Please reproduce, exactly and with nothing added, the line containing "metal post @ detection(339, 71, 348, 162)" and every line after it to the end of the records.

**The data**.
__________

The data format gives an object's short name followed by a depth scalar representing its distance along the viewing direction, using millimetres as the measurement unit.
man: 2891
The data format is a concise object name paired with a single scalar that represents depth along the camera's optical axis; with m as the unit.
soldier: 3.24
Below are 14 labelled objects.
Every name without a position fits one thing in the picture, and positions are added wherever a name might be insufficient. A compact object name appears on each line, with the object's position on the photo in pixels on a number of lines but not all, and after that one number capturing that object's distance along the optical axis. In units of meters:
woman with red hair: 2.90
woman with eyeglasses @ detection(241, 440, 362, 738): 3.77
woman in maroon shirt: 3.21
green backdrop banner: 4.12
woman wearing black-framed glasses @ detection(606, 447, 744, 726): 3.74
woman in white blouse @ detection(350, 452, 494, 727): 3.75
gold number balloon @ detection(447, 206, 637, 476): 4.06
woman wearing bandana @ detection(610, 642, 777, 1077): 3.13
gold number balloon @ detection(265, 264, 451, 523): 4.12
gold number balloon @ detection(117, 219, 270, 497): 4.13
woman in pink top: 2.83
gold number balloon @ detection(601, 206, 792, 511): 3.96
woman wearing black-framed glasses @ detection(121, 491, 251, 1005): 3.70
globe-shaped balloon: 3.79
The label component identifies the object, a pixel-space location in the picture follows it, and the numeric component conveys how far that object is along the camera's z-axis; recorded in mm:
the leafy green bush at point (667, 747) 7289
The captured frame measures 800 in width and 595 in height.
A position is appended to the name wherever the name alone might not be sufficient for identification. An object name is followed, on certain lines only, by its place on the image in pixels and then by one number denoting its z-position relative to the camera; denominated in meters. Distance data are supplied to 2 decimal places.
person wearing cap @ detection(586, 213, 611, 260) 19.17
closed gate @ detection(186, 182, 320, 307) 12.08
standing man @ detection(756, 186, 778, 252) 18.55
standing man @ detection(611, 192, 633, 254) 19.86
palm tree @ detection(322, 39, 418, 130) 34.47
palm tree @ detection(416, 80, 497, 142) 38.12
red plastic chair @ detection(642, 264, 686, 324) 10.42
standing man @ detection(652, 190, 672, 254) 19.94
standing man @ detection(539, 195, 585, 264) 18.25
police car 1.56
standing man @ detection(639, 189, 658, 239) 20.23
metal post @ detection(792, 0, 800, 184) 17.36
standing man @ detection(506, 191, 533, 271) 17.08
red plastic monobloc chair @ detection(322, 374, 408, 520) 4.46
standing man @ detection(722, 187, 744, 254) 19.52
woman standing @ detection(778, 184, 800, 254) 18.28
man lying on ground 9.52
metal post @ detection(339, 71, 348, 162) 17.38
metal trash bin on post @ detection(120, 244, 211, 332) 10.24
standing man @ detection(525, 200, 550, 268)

__________

**Solution for this task**.
metal post @ detection(339, 71, 348, 162) 17.38
metal trash bin on post @ detection(120, 244, 211, 332) 10.24
standing man @ detection(525, 200, 550, 268)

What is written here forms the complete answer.